• Exercise materials:
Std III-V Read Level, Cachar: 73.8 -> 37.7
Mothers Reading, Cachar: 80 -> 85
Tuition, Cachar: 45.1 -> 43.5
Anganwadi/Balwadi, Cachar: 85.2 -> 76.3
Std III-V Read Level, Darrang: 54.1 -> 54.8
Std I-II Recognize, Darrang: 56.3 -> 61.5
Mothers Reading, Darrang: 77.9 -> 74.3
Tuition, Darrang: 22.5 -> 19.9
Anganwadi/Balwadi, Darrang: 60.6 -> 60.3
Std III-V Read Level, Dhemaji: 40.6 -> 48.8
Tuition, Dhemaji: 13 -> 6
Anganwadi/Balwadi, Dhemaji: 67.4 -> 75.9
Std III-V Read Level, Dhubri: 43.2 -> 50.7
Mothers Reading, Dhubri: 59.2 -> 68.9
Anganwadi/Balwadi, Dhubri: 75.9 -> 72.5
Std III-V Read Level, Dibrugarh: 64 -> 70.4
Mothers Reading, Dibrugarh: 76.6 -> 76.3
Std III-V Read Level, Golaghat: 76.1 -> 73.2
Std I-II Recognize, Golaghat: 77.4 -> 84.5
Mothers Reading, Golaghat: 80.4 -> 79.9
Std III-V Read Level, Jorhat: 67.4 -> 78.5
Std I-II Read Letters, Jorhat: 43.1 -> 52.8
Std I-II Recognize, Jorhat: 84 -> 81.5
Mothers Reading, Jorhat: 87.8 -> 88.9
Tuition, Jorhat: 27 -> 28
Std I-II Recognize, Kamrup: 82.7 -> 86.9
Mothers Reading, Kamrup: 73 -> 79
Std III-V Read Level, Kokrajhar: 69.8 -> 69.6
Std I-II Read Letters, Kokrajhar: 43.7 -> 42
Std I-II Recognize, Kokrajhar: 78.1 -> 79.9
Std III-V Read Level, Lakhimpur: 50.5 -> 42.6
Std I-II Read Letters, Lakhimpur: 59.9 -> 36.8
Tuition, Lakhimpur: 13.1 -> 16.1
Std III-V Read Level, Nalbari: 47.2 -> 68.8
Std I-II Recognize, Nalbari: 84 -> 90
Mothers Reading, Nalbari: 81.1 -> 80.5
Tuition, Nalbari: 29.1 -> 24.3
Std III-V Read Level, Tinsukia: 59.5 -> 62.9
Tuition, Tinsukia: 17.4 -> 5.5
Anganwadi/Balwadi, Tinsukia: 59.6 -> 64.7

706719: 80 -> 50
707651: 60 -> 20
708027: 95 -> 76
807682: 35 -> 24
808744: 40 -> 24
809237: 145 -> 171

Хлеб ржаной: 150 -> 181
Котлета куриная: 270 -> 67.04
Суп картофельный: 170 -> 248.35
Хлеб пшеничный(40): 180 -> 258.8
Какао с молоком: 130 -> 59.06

• Task item:
Write out word for word only the lines from the one with "Std I-II Recognize, Kokrajhar: 78.1 -> 79.9" to the end of the material, both ends included.

• Finished task:
Std I-II Recognize, Kokrajhar: 78.1 -> 79.9
Std III-V Read Level, Lakhimpur: 50.5 -> 42.6
Std I-II Read Letters, Lakhimpur: 59.9 -> 36.8
Tuition, Lakhimpur: 13.1 -> 16.1
Std III-V Read Level, Nalbari: 47.2 -> 68.8
Std I-II Recognize, Nalbari: 84 -> 90
Mothers Reading, Nalbari: 81.1 -> 80.5
Tuition, Nalbari: 29.1 -> 24.3
Std III-V Read Level, Tinsukia: 59.5 -> 62.9
Tuition, Tinsukia: 17.4 -> 5.5
Anganwadi/Balwadi, Tinsukia: 59.6 -> 64.7

706719: 80 -> 50
707651: 60 -> 20
708027: 95 -> 76
807682: 35 -> 24
808744: 40 -> 24
809237: 145 -> 171

Хлеб ржаной: 150 -> 181
Котлета куриная: 270 -> 67.04
Суп картофельный: 170 -> 248.35
Хлеб пшеничный(40): 180 -> 258.8
Какао с молоком: 130 -> 59.06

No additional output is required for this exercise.